*VOTRE TÂCHE:* Dans l’extrait du texte, remplace « psychologues » par « thérapeutes » et recopie le passage qui commence aux mots « Lors de la première » et s’arrête après « de soutien psychologique. ».

*EXTRAIT DU TEXTE:*
Lors de la première formation, l’intervenant nous a expliqué ce que signifiait l’entreprenariat et comment créer un projet qui facilite la vie des gens. C’est à ce moment-là que j’ai eu l’idée de fonder Peace Therapist.
Peace Therapist est une plateforme numérique que j’ai conçue, construite et que je dirige à présent. Elle met en relation des psychologues avec des personnes ayant besoin de soutien psychologique.
Je n’étais qu'en deuxième année à l’université lorsque je l’ai créée. De nombreuses personnes ont essayé de m’en dissuader. Elles me disaient que ce ne serait pas possible parce que j’étais une femme et une réfugiée. «Tu ne parles même pas le turc», me répondaient-elles, «c’est impossible.» Mais j’ai suivi mon idée et, aujourd’hui, Peace Therapist est une entreprise sociale primée.
Nous réalisons une évaluation des personnes selon l’expertise psychologique dont elles ont besoin, en proposant à la fois des thérapies individuelles et des thérapies de groupe.
Nos services sont disponibles dans la langue maternelle des gens, notamment en arabe, en anglais, en kurde et en turc. J’ai voulu me concentrer sur les problèmes que rencontrent les réfugiés et nous sommes la première plateforme en Türkiye à proposer également une thérapie en langue arabe.
Lorsque les tremblements de terre ont eu lieu, nous avons compris la gravité de ce qui se passait parce que nous-mêmes, à Peace Therapist, nous sommes basés dans la zone touchée. Dès le premier jour, nous avons proposé gratuitement l’ensemble de nos services grâce à une équipe de psychologues volontaires.
Ensuite, en collaboration avec l’Organisation internationale du Travail (OIT), nous avons été en mesure d’aider encore plus de personnes, notamment par téléphone et à distance via la plateforme. C’était important car de nombreuses personnes avaient perdu leurs maisons et avaient besoin de pouvoir nous joindre facilement. Entre mars et décembre, Peace Therapist a fourni un soutien psychosocial à 3445 personnes.
Plus de la moitié de ces personnes étaient des réfugiés syriens. Nombreux sont ceux qui ne se sont toujours pas remis du traumatisme de la guerre et encore moins de celui du tremblement de terre, et ils ont tous eu besoin de séances de thérapie supplémentaires.

*JEU DE DONNÉES:*
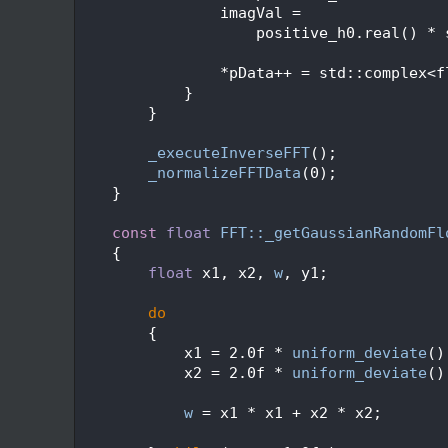
  495
                imagVal =
  496
                    positive_h0.real() * 
  497
  498
                *pData++ = std::complex<f
  499
            }
  500
        }
  501
  502
_executeInverseFFT
();
  503
_normalizeFFTData
(0);
  504
    }
  505
  506
const
float
FFT::_getGaussianRandomFl
  507
{
  508
float
 x1, x2, 
w
, y1;
  509
  510
do
  511
        {
  512
            x1 = 2.0f * 
uniform_deviate
()
  513
            x2 = 2.0f * 
uniform_deviate
()
  514
  515
w
 = x1 * x1 + x2 * x2;
  516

*SOLUTION PROPOSÉE:*
Lors de la première formation, l’intervenant nous a expliqué ce que signifiait l’entreprenariat et comment créer un projet qui facilite la vie des gens. C’est à ce moment-là que j’ai eu l’idée de fonder Peace Therapist.
Peace Therapist est une plateforme numérique que j’ai conçue, construite et que je dirige à présent. Elle met en relation des thérapeutes avec des personnes ayant besoin de soutien psychologique.